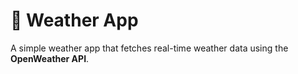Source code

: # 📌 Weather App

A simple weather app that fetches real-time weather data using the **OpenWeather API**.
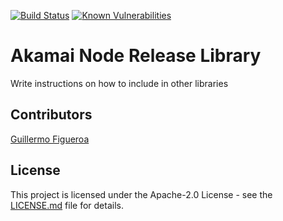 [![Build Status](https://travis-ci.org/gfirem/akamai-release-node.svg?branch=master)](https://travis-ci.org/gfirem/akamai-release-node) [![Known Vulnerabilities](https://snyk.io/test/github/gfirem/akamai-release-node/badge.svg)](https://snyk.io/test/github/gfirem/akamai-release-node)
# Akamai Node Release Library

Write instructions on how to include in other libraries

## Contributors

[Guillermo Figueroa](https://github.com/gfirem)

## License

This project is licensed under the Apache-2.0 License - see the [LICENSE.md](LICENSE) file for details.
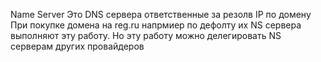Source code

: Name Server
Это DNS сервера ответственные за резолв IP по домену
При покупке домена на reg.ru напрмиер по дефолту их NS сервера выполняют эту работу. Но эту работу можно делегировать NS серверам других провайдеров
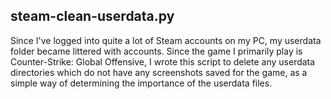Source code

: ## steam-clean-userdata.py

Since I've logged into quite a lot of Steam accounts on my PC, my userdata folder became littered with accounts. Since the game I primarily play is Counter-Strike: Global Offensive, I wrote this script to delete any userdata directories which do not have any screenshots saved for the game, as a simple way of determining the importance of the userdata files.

------------

• [What this task involves] Every line of the listing above that includes "сервера" should be copied out.

• [Task result]
Это DNS сервера ответственные за резолв IP по домену
При покупке домена на reg.ru напрмиер по дефолту их NS сервера выполняют эту работу. Но эту работу можно делегировать NS серверам других провайдеров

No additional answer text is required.